Segment Start: Quoted passage

Aiken tore his UCL after 13 pitches into his first competitive action for IMG Academy in Florida.

 

With the compensation pick the next year, the Astros selected Alex Bregman number two overall. Even if he was undersized by some major league execs. "Allegedly six feet tall? We don't give a shit."

 

To recap, since the O’s have the 1:1 pick this year, Lunhow, Elias, Mejdal’s three 1:1s were Carlos Correa, Mark Appel, and Brady Aiken. Appel never got out of single-A, went to the Phillies, retired after three years of never getting to the majors. Aiken hasn't gotten out of Cleveland's A-ball in 178 IP with an ERA well over 5.

 

They let J.D. Martinez get away. A hitting coach with no answers for a player OPSing sub-.700 suggested he “change his swing”. To which Martinez said, “so they can send me to Triple-A after I go 0-for-20 while changing my swing?” He found the stroke on his own when he went to play winter ball in Venezuela. Returning to camp next spring, he begged them to give him a real chance, that he had changed things for the better, he was ready to prove it. The Astros didn’t give him that chance. He wanted 40+ at bats, and only got 15, and then DFA’d. 

 

Lunhow had fired manager Bo Porter after the 2014 season, and knew the next manager had to have worked in many facets of an organization so they know how they all interact. Had to understand the power of analytics, had to be data driven. They interviewed 10 candidates and asked each one if it would be ok if the front office and analytics department sent down the lineup card every day. Many said “yes” which was the wrong answer. The front office wants to give the manager all the data possible, but leave the human element to them. Only they know if someone was battling a cold, didn’t sleep well, had sore legs, didn’t trust a pitch that day, anything. They hired A.J. Hinch. 

 

The Orioles hiring of Brandon Hyde doesn't check all the boxes Hinch did for Lunhow. But maybe Hyde checks enough of them and really buys into what Elias and Mejdal want to do here.

 

Mike Elias became Jeff Lunhow’s assistant when former assistant David Stearns took over the GM role for the Brewers at age 30, in 2015. The Brewers are a team on the rise. We can only hope Elias has the Orioles going in the same direction soon.

 

Lunhow and Mejdal believed in chemistry. Just because you can’t quantify it, doesn’t mean it doesn’t exist. Someone or something in the locker room is the glue that holds it all together. For the Cubs it was a guy like David Ross. The Astros went out and brought back Carlos Beltran for the same reasons.

 

I would not be surprised one bit if we see Adam Jones back in an Oriole uniform before he hangs it up.

 

Beltran knew it was tough for young players to approach veterans for help. Remembered how scared he was to ask Barry Bonds for advice when the two shared a locker room at the All-Star Game. Bonds obliged the young Beltran and took him to the cage and taught him a few things. Bonds would turn the pitching machine all the way up (95+mph). Then starting in the batters box, would move closer and closer to the machine until you physically could not catch up to the ball. Seeing 95mph at 45 feet away makes seeing it at 60 feet away look a lot slower.  

 

Beltran was at least seven years older than anyone else on the team when he came back to Houston in 2017.

Segment End: Quoted passage

:: Tasks for this exercise ::
1 > Answer these questions about the passage on the Astros and Orioles:
(a) Whom did the Astros select number two overall with the compensation pick?
(b) How many candidates were interviewed for the manager job after Bo Porter was fired?
(c) How much older was Beltran than anyone else on the team when he came back to Houston in 2017?
2 > List every major league team named in the passage on the Astros and Orioles, in the order each first appears.

Segment Start: Data provided

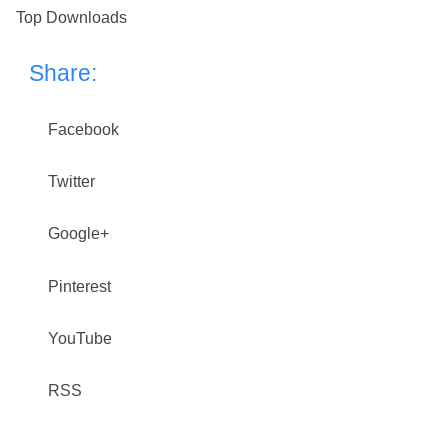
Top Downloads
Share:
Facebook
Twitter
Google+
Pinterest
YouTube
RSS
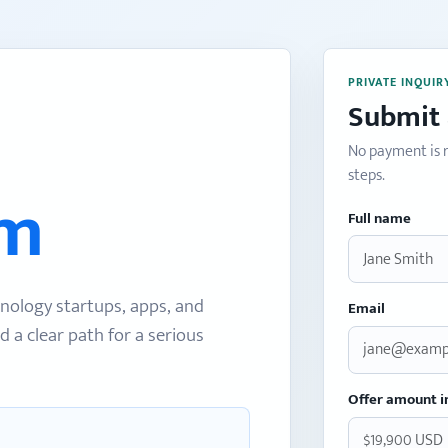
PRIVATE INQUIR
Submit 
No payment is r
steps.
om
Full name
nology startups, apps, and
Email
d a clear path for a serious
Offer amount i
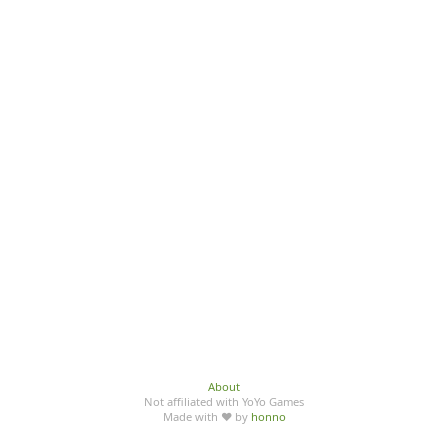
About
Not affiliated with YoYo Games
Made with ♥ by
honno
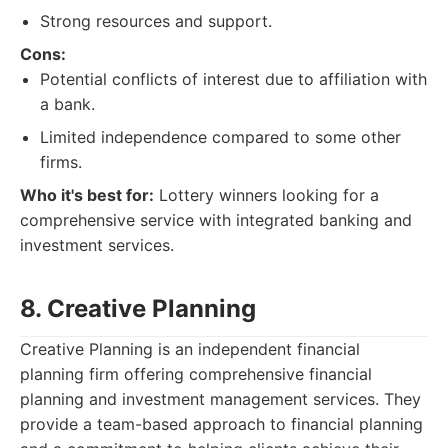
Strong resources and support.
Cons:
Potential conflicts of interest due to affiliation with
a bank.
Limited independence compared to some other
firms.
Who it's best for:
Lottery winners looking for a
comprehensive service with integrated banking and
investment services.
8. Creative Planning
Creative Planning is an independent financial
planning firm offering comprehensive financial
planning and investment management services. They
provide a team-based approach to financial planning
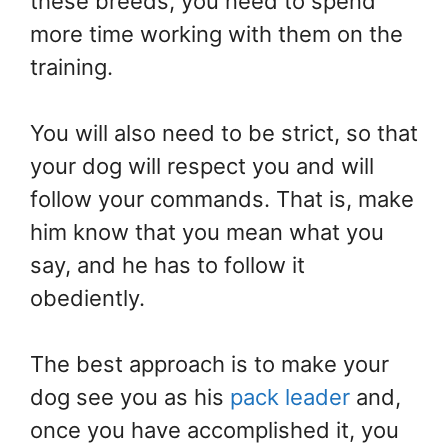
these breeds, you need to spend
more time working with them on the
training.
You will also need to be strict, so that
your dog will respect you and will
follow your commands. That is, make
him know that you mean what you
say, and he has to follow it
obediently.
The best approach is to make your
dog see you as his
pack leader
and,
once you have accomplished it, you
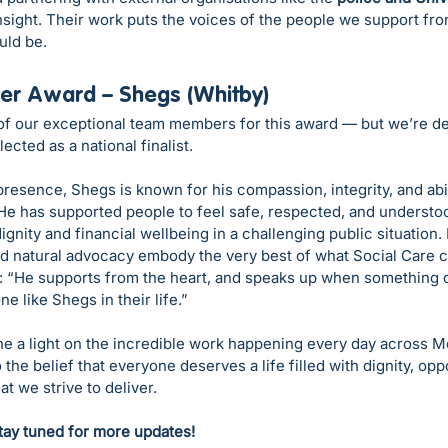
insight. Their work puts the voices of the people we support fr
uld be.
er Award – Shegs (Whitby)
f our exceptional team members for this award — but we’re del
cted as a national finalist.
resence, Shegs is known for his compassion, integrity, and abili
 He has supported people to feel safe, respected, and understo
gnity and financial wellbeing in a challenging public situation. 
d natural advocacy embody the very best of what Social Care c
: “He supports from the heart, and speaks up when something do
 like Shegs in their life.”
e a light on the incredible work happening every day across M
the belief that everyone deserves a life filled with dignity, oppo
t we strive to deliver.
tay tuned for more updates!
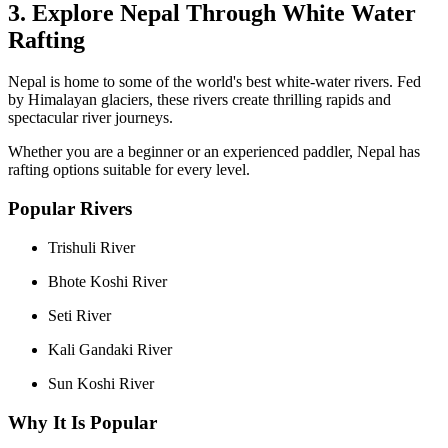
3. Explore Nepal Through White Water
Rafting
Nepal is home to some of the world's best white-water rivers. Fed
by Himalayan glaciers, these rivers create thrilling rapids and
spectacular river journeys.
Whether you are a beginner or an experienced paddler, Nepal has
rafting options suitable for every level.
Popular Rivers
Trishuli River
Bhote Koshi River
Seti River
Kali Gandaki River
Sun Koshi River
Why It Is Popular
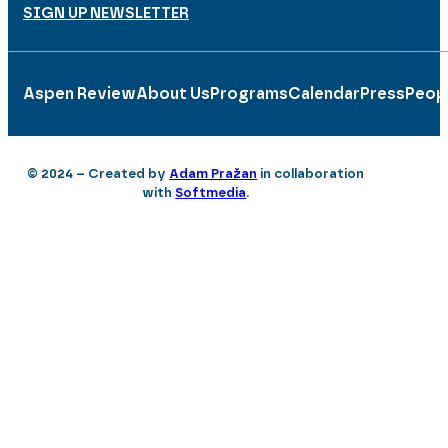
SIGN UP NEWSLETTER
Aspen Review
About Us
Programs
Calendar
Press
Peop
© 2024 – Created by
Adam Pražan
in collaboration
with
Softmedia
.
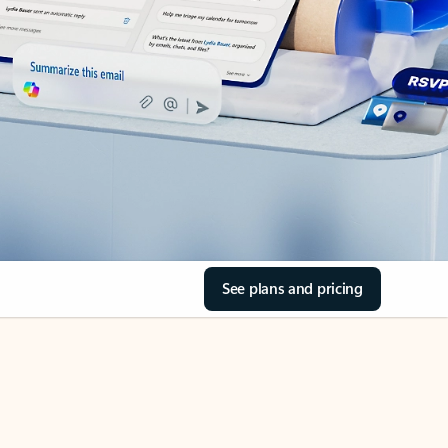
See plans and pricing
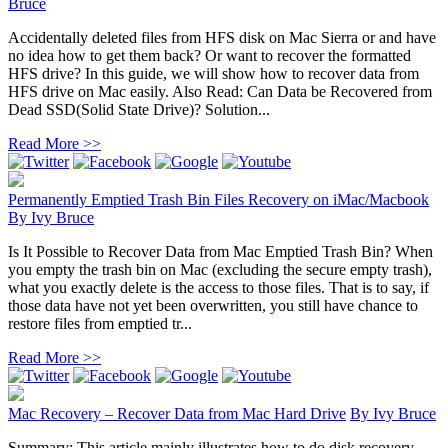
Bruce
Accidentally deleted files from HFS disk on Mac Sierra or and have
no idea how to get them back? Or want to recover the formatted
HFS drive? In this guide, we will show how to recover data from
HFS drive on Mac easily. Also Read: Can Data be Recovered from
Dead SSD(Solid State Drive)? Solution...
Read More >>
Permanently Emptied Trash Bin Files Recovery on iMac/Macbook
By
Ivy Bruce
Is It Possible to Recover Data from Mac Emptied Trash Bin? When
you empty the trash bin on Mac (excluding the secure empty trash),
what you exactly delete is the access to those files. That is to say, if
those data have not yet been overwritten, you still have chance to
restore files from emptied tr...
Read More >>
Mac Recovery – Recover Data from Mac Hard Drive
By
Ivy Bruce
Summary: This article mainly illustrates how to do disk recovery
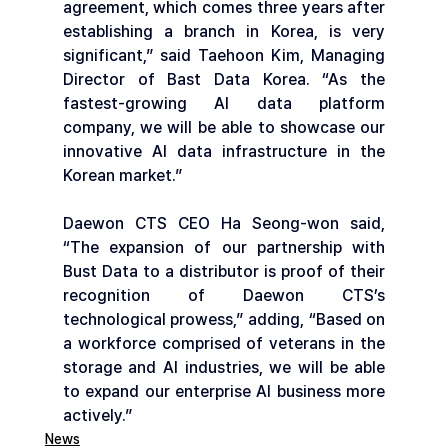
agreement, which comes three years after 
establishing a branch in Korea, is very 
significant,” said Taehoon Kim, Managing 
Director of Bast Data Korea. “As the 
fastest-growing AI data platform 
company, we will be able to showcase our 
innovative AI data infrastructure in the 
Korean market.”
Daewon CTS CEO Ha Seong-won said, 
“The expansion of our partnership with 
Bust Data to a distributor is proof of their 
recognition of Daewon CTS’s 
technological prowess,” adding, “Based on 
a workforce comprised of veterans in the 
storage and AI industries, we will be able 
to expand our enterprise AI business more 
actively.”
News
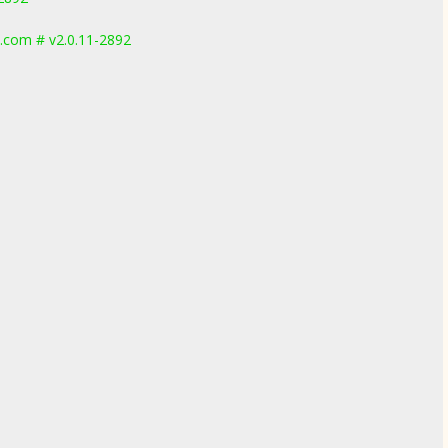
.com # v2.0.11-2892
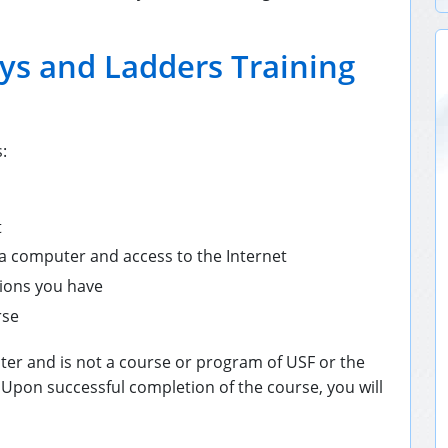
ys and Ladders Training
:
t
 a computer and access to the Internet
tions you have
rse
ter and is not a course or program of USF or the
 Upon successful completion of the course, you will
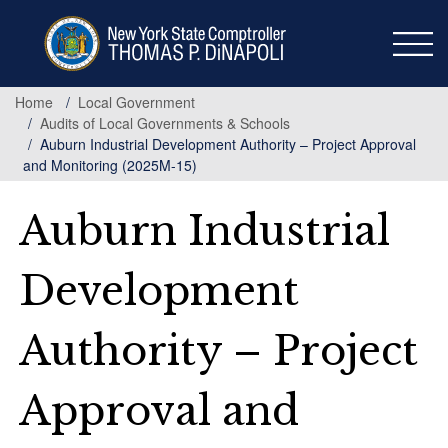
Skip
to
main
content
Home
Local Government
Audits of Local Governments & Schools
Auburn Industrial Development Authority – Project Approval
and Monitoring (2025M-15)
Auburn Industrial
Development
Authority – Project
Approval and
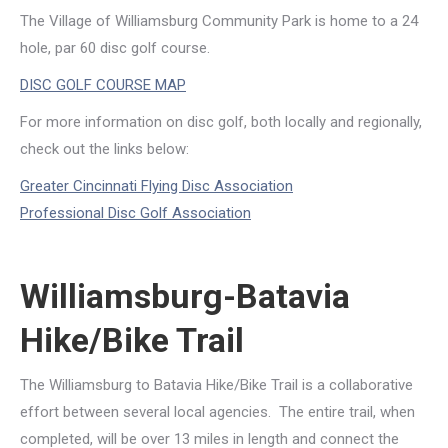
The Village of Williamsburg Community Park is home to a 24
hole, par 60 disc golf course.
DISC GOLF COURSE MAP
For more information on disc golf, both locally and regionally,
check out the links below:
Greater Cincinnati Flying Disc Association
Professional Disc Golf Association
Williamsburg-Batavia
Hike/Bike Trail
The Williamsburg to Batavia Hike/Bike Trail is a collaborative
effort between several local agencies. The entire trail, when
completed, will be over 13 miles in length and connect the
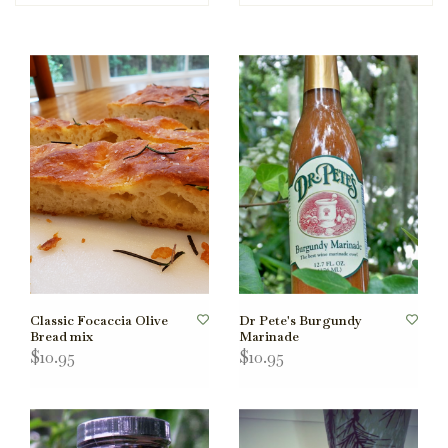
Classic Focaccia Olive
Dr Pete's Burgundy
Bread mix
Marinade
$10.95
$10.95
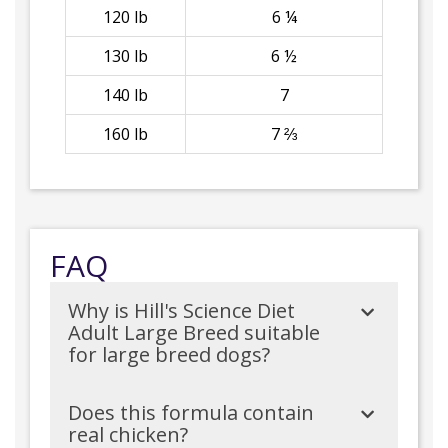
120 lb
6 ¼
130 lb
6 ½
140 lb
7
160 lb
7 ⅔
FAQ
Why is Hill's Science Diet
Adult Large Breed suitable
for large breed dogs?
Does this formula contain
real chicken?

Segment End: Data provided

:: Set of answers ::
1 >
(a) Alex Bregman
(b) 10
(c) At least seven years

2 > Astros, Orioles, Phillies, Cleveland, Brewers, Cubs